Some will say that the Celis legacy carried on in 2002 when the Michigan Brewing Company acquired the brewery's seasoned equipment and original formulas for another 10 years (before eventually foreclosing and selling branding rights at auction to CraftBev International), but anyone who tasted those bootleg versions knows that they were total shit, a beer program so diluted and damaged that it had become incomparable to Pierre's lustrous standards.
Fortunately, losing a monolith like Celis had only minimal impact on the momentum that brought Pierre to Austin in the first place. Give or take some generous geography, the greater Austin area now claims up to 63 breweries in 2017, despite losing legacy breweries like Waterloo, Copper Tank, and the Bitter End to the dynamics of craft beer hype. Included in the recent abundance is the brewery (until recently) known as Flemish Fox. Its founder Christine Celis, daughter of Pierre, plans to debut this spring with a 22,000-square-foot brewery in Northwest Austin, making upward of 50,000 barrels per year. Through tireless pursuit and lengthy negotiations, she has recovered the naming rights for Celis back to the family, along with Pierre's acclaimed recipes. The iconic and globally regarded Celis Brewing is returning to its original home.
To those of you without an origin story that includes getting familiar with a Celis beer and Pavement, (and to those of you who do, but have bypassed that connection with forgetfulness) the return of Celis should aggregate what it was like to be a craft beer fan in old Austin. Before pilsners abounded, there was a bright little coriander and curaçao spiced beer that offset the fever of spring, then the relentless humidity of summer. This sentimentality, however, does come with one large caveat: This is a sequel. While this continuation of Celis intends to keep some of its supporting cast from the original brewhouse and has conserved notes from the foundational script of recipes that align with the company's canon, its principal lead is gone. This iteration of Celis should intend to put the old guard to rest and proliferate its own legacy. Reclaiming the Celis name is a measure of goodwill for Austin, analogous to Houston someday reclaiming the Oilers flag, but in the end, it's just a name, and a name will get you as far as a peek from modern craft beer fans.

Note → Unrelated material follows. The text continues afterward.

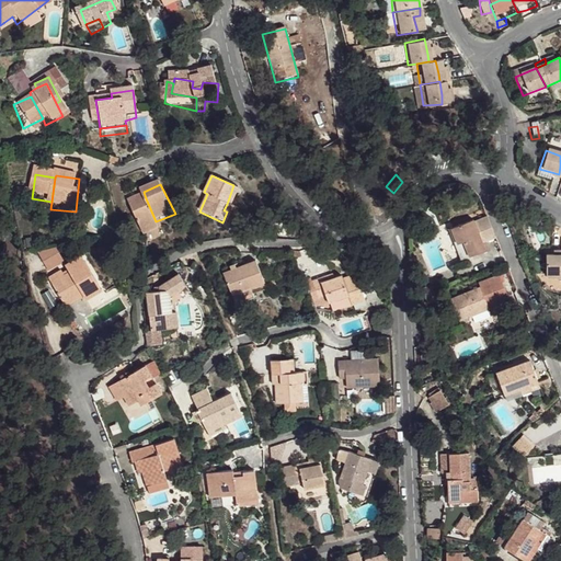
[(146,198),(129,205),(145,239),(160,232),(156,221),(146,198)]
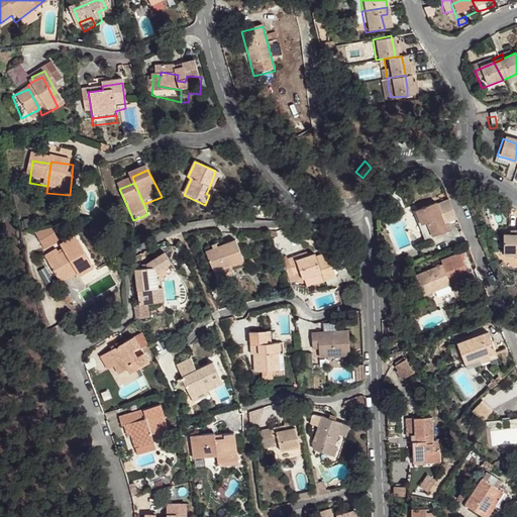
[(219,193),(209,188),(206,194),(209,195),(205,205),(213,208),(219,193)]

At launch, Celis begins to set the world alight with the debut of its seminal Celis White using Pierre's original yeast strain and formula from 1965, then will pivot to a modern recipe called Citrus Grandis IPA, likely inspired by the current tenor of beer fanaticism, the northeastern IPA. Following this intriguing paradox of old and new will be two more of this nature: Celis Pale Bock and Celis IPA. In September, Grand Cru returns to Austin by way of Pierre's 1967 recipe, followed by two more legacy beers in Celis Raspberry and Celis Dubbel Ale. In the meantime, I invite you to order a local witbier to prime yourself for the imminent craze and to discover just how far the style actually hasn't come with regard to quality. Pierre Celis saved witbier. What did you ever do?